START RECORD SET
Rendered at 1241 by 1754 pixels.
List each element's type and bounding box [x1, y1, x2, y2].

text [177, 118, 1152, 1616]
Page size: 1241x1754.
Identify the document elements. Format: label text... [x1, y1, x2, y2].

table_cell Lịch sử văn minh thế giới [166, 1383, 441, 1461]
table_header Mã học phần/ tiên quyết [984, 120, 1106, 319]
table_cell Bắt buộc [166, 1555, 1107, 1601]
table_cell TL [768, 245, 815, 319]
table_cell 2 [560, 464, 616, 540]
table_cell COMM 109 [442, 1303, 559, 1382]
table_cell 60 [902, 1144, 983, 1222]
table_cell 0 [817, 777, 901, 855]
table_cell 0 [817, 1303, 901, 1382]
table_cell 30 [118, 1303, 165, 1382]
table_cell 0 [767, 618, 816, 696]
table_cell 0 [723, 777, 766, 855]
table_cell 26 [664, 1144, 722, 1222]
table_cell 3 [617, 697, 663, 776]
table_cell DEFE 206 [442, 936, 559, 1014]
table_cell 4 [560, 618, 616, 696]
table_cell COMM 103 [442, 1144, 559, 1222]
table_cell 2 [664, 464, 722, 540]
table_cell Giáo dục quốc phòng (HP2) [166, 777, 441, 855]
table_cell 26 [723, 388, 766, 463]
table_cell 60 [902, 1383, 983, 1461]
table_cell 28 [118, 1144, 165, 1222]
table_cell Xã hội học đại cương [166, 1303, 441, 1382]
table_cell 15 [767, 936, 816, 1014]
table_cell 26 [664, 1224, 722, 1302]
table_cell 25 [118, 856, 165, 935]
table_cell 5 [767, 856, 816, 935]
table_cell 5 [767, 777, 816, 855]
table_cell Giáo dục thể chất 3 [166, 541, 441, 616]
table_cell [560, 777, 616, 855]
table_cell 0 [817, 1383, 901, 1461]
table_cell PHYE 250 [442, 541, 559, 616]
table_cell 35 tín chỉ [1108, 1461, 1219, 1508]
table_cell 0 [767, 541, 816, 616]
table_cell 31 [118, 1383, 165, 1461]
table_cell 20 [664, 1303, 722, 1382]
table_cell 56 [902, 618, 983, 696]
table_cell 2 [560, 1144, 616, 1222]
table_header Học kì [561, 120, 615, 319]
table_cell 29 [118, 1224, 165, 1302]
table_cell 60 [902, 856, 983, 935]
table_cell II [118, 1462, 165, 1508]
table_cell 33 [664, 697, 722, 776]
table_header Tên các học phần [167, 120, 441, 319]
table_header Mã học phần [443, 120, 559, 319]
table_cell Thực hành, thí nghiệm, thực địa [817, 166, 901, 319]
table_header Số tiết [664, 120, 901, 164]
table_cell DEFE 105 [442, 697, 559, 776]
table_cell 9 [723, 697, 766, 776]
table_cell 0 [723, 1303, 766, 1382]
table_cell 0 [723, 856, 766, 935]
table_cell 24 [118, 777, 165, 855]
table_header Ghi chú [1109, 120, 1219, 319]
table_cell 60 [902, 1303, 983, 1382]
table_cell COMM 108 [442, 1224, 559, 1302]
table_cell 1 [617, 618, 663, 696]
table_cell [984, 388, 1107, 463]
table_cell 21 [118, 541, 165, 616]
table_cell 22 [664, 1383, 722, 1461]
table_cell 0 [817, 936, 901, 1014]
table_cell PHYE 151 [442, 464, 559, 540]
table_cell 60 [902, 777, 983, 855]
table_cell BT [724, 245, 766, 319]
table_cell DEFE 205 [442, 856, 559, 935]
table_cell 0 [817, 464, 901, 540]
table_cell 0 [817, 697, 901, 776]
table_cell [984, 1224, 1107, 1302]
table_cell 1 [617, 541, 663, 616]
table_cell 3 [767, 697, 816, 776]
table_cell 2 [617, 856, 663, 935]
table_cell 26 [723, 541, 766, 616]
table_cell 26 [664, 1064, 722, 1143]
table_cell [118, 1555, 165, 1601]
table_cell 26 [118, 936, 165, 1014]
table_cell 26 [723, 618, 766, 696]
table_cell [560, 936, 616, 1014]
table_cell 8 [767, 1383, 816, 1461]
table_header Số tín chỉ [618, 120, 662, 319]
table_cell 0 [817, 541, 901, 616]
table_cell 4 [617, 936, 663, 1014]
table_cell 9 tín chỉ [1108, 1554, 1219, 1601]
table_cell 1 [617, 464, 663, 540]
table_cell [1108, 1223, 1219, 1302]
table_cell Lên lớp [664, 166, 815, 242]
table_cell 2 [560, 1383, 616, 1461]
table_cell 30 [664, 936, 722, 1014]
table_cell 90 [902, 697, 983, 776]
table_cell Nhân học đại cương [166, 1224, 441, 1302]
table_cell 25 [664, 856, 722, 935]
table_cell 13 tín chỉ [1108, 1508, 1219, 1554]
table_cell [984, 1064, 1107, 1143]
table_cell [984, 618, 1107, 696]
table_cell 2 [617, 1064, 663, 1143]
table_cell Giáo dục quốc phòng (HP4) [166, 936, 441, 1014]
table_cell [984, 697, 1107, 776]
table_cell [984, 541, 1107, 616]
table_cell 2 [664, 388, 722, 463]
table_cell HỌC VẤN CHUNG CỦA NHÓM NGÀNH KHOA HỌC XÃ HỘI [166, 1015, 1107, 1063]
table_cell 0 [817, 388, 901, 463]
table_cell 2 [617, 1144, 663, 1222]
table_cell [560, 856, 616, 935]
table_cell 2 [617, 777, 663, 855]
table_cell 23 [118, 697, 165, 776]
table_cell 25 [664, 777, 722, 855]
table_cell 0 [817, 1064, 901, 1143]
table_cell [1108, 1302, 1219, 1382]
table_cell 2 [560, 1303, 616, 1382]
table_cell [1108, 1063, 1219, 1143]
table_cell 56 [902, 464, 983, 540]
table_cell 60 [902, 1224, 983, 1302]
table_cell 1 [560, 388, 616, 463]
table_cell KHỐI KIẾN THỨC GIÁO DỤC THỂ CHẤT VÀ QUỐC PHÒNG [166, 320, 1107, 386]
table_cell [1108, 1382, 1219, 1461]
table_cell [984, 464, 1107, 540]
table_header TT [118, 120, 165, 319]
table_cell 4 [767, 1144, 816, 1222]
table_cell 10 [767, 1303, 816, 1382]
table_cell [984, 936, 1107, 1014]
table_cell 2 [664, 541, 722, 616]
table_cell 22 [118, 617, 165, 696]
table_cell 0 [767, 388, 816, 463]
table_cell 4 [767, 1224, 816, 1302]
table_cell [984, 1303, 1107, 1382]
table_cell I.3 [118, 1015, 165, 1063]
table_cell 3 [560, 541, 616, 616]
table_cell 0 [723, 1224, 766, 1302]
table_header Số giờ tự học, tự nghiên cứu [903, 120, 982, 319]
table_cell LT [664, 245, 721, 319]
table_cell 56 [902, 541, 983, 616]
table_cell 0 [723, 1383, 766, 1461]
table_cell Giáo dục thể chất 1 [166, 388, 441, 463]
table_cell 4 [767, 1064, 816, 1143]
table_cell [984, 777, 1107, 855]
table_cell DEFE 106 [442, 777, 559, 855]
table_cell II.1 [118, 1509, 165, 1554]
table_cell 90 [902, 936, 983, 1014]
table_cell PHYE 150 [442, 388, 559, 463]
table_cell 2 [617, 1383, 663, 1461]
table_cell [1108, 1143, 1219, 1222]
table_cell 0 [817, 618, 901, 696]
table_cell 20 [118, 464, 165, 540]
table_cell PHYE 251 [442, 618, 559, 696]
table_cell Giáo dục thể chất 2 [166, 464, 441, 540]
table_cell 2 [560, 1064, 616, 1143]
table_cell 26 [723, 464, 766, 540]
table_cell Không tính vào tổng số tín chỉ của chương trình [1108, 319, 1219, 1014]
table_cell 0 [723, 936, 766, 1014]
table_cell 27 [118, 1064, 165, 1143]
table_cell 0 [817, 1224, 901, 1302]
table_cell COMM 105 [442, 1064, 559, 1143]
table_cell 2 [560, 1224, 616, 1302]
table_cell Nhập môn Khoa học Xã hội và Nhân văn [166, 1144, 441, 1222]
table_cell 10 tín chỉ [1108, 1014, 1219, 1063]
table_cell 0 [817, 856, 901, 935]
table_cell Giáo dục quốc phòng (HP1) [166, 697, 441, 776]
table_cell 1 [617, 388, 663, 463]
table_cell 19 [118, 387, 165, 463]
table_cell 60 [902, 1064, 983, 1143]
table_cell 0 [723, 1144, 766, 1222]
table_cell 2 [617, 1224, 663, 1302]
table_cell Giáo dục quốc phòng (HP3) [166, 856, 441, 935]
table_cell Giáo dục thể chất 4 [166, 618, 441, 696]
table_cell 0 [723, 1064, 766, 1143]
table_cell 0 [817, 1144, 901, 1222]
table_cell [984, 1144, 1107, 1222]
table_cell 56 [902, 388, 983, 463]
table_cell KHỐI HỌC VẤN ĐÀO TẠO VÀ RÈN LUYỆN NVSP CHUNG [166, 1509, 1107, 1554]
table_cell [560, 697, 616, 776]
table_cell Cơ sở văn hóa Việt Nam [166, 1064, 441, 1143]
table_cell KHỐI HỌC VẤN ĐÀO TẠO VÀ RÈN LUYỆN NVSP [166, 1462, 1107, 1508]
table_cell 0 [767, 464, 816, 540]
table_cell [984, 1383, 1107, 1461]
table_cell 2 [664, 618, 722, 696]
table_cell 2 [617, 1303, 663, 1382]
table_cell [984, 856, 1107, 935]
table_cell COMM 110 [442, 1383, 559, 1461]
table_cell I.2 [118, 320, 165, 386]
END RECORD SET
WHAT IS REQUIRED →
Every line in the records above that contains the word "NVSP" is to be copied out.

RESPONSE FOR THIS EXERCISE →
table_cell KHỐI HỌC VẤN ĐÀO TẠO VÀ RÈN LUYỆN NVSP CHUNG [166, 1509, 1107, 1554]
table_cell KHỐI HỌC VẤN ĐÀO TẠO VÀ RÈN LUYỆN NVSP [166, 1462, 1107, 1508]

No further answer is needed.